Task to complete:
Write out the data below in full. Keep it exact.

^^^^^^^^^^^^^^^^

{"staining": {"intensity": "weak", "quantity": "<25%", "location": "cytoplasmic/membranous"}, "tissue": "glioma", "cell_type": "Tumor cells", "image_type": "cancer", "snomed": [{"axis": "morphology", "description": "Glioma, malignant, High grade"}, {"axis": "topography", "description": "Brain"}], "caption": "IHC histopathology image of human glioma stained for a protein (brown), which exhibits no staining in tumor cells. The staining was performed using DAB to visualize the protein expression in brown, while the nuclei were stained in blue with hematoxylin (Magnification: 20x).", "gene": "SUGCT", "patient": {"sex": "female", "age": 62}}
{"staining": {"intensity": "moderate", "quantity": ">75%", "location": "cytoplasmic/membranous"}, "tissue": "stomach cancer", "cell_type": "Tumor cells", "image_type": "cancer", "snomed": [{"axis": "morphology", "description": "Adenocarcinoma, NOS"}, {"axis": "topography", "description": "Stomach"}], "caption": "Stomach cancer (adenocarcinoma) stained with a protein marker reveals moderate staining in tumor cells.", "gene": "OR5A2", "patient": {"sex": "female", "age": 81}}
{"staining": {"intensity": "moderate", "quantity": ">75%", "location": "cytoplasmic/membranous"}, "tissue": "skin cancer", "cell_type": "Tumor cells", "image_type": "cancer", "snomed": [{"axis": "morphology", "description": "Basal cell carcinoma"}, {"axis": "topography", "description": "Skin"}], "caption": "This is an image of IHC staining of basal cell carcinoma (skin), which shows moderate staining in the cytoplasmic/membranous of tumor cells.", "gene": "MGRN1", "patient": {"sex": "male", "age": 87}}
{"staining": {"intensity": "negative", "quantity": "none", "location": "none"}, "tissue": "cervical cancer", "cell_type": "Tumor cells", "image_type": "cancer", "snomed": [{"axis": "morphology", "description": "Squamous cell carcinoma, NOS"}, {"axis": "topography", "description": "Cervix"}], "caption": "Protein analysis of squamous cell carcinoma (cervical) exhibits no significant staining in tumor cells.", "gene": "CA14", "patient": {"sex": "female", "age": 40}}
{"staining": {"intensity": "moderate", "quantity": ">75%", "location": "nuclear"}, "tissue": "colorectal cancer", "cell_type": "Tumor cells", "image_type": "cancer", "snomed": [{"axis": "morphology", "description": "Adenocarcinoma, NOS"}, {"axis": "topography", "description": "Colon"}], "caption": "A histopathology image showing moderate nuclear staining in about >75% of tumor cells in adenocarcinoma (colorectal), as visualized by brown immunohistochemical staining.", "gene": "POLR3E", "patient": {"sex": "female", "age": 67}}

^^^^^^^^^^^^^^^^

Reply:
{"staining": {"intensity": "weak", "quantity": "<25%", "location": "cytoplasmic/membranous"}, "tissue": "glioma", "cell_type": "Tumor cells", "image_type": "cancer", "snomed": [{"axis": "morphology", "description": "Glioma, malignant, High grade"}, {"axis": "topography", "description": "Brain"}], "caption": "IHC histopathology image of human glioma stained for a protein (brown), which exhibits no staining in tumor cells. The staining was performed using DAB to visualize the protein expression in brown, while the nuclei were stained in blue with hematoxylin (Magnification: 20x).", "gene": "SUGCT", "patient": {"sex": "female", "age": 62}}
{"staining": {"intensity": "moderate", "quantity": ">75%", "location": "cytoplasmic/membranous"}, "tissue": "stomach cancer", "cell_type": "Tumor cells", "image_type": "cancer", "snomed": [{"axis": "morphology", "description": "Adenocarcinoma, NOS"}, {"axis": "topography", "description": "Stomach"}], "caption": "Stomach cancer (adenocarcinoma) stained with a protein marker reveals moderate staining in tumor cells.", "gene": "OR5A2", "patient": {"sex": "female", "age": 81}}
{"staining": {"intensity": "moderate", "quantity": ">75%", "location": "cytoplasmic/membranous"}, "tissue": "skin cancer", "cell_type": "Tumor cells", "image_type": "cancer", "snomed": [{"axis": "morphology", "description": "Basal cell carcinoma"}, {"axis": "topography", "description": "Skin"}], "caption": "This is an image of IHC staining of basal cell carcinoma (skin), which shows moderate staining in the cytoplasmic/membranous of tumor cells.", "gene": "MGRN1", "patient": {"sex": "male", "age": 87}}
{"staining": {"intensity": "negative", "quantity": "none", "location": "none"}, "tissue": "cervical cancer", "cell_type": "Tumor cells", "image_type": "cancer", "snomed": [{"axis": "morphology", "description": "Squamous cell carcinoma, NOS"}, {"axis": "topography", "description": "Cervix"}], "caption": "Protein analysis of squamous cell carcinoma (cervical) exhibits no significant staining in tumor cells.", "gene": "CA14", "patient": {"sex": "female", "age": 40}}
{"staining": {"intensity": "moderate", "quantity": ">75%", "location": "nuclear"}, "tissue": "colorectal cancer", "cell_type": "Tumor cells", "image_type": "cancer", "snomed": [{"axis": "morphology", "description": "Adenocarcinoma, NOS"}, {"axis": "topography", "description": "Colon"}], "caption": "A histopathology image showing moderate nuclear staining in about >75% of tumor cells in adenocarcinoma (colorectal), as visualized by brown immunohistochemical staining.", "gene": "POLR3E", "patient": {"sex": "female", "age": 67}}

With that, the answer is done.